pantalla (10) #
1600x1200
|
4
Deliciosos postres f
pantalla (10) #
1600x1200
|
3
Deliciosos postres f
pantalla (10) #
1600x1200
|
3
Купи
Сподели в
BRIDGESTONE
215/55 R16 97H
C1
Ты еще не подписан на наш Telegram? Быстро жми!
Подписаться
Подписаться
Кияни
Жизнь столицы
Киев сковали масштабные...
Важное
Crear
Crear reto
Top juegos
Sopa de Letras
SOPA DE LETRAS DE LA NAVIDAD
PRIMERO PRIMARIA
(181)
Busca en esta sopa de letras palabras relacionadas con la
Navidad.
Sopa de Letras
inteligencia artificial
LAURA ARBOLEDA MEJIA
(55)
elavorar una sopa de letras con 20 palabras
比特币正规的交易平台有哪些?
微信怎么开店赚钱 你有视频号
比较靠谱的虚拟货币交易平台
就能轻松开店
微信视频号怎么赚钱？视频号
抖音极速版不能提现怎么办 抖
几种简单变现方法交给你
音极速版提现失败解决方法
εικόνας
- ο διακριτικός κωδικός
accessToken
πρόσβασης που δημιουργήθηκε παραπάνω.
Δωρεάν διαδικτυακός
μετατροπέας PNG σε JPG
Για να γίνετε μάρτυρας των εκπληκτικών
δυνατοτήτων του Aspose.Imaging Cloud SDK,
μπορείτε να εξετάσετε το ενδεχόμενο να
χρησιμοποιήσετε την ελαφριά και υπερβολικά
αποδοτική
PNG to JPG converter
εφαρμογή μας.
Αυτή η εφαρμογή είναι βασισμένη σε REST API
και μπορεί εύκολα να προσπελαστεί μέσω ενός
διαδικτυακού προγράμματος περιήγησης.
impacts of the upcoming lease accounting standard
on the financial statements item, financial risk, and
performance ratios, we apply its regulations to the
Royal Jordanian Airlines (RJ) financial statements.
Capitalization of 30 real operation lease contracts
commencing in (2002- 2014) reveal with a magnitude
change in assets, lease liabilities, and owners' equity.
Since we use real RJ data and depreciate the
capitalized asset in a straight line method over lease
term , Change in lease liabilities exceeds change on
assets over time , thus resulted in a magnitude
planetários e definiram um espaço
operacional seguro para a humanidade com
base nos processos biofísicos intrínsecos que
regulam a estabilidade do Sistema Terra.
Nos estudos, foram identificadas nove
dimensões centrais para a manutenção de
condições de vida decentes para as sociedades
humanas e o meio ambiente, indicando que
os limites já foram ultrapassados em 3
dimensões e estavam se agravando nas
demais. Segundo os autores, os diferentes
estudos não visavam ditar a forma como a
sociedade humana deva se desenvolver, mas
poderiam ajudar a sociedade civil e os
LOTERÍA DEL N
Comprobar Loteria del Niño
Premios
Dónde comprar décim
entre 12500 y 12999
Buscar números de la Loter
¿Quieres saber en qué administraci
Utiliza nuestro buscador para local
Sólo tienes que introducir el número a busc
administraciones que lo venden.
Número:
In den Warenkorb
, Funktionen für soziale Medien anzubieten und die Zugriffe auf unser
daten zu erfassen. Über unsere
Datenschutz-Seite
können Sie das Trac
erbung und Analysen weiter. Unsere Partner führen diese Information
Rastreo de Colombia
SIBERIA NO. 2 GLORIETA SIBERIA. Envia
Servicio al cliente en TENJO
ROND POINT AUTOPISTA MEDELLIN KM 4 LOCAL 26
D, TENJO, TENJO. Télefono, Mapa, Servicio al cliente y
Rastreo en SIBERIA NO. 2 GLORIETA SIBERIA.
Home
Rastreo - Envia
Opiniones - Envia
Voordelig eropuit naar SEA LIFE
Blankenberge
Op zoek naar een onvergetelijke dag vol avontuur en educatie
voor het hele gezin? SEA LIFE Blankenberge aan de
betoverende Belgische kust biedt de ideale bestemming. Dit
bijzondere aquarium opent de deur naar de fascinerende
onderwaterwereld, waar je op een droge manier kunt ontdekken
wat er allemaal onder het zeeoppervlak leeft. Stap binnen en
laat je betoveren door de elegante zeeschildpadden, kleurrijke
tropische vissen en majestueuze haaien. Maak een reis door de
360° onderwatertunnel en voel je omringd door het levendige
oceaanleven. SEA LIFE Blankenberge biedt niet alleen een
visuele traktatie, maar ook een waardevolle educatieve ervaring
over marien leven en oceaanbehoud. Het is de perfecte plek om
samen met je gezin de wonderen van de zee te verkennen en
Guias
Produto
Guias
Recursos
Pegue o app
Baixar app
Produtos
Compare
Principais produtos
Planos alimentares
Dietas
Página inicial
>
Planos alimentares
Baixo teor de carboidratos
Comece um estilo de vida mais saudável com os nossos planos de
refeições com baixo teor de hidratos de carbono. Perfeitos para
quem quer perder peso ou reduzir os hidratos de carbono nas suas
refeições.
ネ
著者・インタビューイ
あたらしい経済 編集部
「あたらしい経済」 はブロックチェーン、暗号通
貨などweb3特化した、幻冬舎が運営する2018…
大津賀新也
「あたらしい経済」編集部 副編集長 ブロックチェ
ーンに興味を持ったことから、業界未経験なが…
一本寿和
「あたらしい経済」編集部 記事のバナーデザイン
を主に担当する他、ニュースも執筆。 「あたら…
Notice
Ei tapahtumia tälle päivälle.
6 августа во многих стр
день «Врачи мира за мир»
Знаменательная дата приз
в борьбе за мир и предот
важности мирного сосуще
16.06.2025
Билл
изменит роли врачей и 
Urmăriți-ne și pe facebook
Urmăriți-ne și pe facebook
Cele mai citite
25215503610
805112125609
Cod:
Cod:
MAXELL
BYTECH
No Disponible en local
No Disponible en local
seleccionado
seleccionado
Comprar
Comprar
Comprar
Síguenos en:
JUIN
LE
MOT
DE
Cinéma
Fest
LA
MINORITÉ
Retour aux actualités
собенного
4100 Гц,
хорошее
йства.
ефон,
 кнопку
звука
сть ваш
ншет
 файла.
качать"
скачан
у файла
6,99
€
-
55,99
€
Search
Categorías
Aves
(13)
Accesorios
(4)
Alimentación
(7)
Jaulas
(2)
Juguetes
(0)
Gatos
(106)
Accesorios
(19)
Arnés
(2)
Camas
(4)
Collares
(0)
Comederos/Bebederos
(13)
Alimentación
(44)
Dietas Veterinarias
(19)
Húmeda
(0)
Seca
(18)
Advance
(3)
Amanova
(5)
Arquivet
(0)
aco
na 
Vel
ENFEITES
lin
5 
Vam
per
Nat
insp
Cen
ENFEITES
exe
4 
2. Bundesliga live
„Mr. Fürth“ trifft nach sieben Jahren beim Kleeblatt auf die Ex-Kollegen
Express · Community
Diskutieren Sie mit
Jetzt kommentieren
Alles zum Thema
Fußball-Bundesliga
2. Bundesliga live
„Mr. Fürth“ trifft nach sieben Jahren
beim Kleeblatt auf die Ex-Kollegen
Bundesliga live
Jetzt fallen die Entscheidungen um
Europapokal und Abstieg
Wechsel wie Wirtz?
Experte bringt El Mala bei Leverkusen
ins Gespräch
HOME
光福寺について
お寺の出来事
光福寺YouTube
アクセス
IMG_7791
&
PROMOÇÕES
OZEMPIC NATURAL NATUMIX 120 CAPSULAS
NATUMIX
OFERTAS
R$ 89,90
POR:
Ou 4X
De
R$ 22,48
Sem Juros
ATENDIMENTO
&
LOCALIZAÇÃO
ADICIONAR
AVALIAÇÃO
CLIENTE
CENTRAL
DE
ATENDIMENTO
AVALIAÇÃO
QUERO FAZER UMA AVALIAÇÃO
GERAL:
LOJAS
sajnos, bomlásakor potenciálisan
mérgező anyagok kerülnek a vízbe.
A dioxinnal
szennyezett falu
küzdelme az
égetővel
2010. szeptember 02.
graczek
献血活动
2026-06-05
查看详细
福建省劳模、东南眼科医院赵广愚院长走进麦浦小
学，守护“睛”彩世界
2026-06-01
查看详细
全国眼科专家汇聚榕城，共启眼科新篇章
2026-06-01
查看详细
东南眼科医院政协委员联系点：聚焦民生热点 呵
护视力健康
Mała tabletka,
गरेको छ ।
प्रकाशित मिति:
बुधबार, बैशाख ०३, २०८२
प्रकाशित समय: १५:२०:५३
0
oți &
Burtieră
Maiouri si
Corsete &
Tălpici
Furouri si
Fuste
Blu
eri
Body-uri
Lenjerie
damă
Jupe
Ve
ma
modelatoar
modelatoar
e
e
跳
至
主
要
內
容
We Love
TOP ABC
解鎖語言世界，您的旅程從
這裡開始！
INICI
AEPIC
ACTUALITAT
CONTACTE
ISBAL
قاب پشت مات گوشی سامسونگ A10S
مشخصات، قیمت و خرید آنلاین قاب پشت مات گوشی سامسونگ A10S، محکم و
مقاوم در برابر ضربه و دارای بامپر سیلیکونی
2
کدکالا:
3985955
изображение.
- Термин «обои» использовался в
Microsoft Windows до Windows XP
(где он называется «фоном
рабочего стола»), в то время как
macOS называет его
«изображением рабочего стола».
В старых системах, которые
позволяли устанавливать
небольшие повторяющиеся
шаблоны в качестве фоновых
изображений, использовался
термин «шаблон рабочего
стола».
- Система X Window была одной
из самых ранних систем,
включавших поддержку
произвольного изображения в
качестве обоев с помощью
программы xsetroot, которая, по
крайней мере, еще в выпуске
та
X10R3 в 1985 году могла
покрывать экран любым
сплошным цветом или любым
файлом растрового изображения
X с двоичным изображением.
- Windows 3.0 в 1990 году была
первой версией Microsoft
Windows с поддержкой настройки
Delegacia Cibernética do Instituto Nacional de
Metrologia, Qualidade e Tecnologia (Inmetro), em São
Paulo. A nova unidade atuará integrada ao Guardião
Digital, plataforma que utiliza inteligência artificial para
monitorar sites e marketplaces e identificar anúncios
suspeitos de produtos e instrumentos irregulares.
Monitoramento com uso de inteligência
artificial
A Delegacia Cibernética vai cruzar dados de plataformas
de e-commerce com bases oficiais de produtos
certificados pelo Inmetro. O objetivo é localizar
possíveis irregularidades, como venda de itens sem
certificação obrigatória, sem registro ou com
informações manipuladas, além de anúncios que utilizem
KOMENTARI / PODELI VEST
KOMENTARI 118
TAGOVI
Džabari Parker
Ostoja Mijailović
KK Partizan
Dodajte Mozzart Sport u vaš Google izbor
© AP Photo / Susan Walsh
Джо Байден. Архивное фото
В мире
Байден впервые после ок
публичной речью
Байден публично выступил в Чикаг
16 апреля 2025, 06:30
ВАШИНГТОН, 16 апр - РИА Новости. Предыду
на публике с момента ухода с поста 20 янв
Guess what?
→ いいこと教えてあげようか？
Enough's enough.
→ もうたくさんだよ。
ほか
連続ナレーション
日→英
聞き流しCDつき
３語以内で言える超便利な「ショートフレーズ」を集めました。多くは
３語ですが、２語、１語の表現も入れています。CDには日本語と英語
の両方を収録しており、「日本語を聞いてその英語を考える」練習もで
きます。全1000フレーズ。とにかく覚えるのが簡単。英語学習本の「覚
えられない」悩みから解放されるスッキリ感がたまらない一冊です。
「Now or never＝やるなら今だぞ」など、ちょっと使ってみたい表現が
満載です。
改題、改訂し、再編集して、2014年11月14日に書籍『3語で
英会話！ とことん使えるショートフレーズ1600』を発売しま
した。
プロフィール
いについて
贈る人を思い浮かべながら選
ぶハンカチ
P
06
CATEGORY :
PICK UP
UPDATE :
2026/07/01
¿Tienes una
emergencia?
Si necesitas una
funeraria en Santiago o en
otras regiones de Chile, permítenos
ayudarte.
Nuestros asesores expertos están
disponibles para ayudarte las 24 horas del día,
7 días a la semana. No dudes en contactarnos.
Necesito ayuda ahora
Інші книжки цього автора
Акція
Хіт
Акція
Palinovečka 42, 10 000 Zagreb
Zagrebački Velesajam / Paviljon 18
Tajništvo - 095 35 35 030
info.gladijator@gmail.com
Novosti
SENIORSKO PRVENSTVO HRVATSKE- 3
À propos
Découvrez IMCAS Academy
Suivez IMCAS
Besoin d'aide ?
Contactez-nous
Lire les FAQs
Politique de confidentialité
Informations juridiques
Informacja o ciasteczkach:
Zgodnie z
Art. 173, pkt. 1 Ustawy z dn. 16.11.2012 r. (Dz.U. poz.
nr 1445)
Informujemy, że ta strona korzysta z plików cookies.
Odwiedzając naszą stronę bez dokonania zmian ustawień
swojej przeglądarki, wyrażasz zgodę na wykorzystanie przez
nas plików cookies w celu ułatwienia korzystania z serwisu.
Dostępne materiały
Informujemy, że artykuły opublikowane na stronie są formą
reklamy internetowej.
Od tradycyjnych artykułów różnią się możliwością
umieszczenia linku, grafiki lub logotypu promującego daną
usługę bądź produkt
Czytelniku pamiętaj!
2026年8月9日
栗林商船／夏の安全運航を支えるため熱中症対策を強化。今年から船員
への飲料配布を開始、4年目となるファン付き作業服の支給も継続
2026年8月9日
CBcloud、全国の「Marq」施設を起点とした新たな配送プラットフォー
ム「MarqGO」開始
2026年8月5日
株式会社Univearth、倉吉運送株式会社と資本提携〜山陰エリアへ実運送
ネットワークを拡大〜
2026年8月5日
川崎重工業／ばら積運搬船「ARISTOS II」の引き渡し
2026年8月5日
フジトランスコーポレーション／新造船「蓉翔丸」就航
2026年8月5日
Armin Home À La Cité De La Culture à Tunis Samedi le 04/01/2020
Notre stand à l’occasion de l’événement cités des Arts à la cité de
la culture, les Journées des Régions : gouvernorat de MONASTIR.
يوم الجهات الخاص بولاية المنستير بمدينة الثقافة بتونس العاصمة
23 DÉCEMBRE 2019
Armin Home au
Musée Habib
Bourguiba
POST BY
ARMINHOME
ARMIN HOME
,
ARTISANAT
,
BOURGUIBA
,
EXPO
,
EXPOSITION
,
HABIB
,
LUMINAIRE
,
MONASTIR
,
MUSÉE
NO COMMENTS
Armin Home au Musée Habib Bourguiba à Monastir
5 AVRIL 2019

══════════

EXERCISE GOAL >>
Give again, word for word, every line of the listing above from the one with "英会話！ とことん使えるショートフレーズ1600』を発売しま" to the one with "Notre stand à", both inclusive, and nothing beyond them.

SOLVED EXERCISE >>
英会話！ とことん使えるショートフレーズ1600』を発売しま
した。
プロフィール
いについて
贈る人を思い浮かべながら選
ぶハンカチ
P
06
CATEGORY :
PICK UP
UPDATE :
2026/07/01
¿Tienes una
emergencia?
Si necesitas una
funeraria en Santiago o en
otras regiones de Chile, permítenos
ayudarte.
Nuestros asesores expertos están
disponibles para ayudarte las 24 horas del día,
7 días a la semana. No dudes en contactarnos.
Necesito ayuda ahora
Інші книжки цього автора
Акція
Хіт
Акція
Palinovečka 42, 10 000 Zagreb
Zagrebački Velesajam / Paviljon 18
Tajništvo - 095 35 35 030
info.gladijator@gmail.com
Novosti
SENIORSKO PRVENSTVO HRVATSKE- 3
À propos
Découvrez IMCAS Academy
Suivez IMCAS
Besoin d'aide ?
Contactez-nous
Lire les FAQs
Politique de confidentialité
Informations juridiques
Informacja o ciasteczkach:
Zgodnie z
Art. 173, pkt. 1 Ustawy z dn. 16.11.2012 r. (Dz.U. poz.
nr 1445)
Informujemy, że ta strona korzysta z plików cookies.
Odwiedzając naszą stronę bez dokonania zmian ustawień
swojej przeglądarki, wyrażasz zgodę na wykorzystanie przez
nas plików cookies w celu ułatwienia korzystania z serwisu.
Dostępne materiały
Informujemy, że artykuły opublikowane na stronie są formą
reklamy internetowej.
Od tradycyjnych artykułów różnią się możliwością
umieszczenia linku, grafiki lub logotypu promującego daną
usługę bądź produkt
Czytelniku pamiętaj!
2026年8月9日
栗林商船／夏の安全運航を支えるため熱中症対策を強化。今年から船員
への飲料配布を開始、4年目となるファン付き作業服の支給も継続
2026年8月9日
CBcloud、全国の「Marq」施設を起点とした新たな配送プラットフォー
ム「MarqGO」開始
2026年8月5日
株式会社Univearth、倉吉運送株式会社と資本提携〜山陰エリアへ実運送
ネットワークを拡大〜
2026年8月5日
川崎重工業／ばら積運搬船「ARISTOS II」の引き渡し
2026年8月5日
フジトランスコーポレーション／新造船「蓉翔丸」就航
2026年8月5日
Armin Home À La Cité De La Culture à Tunis Samedi le 04/01/2020
Notre stand à l’occasion de l’événement cités des Arts à la cité de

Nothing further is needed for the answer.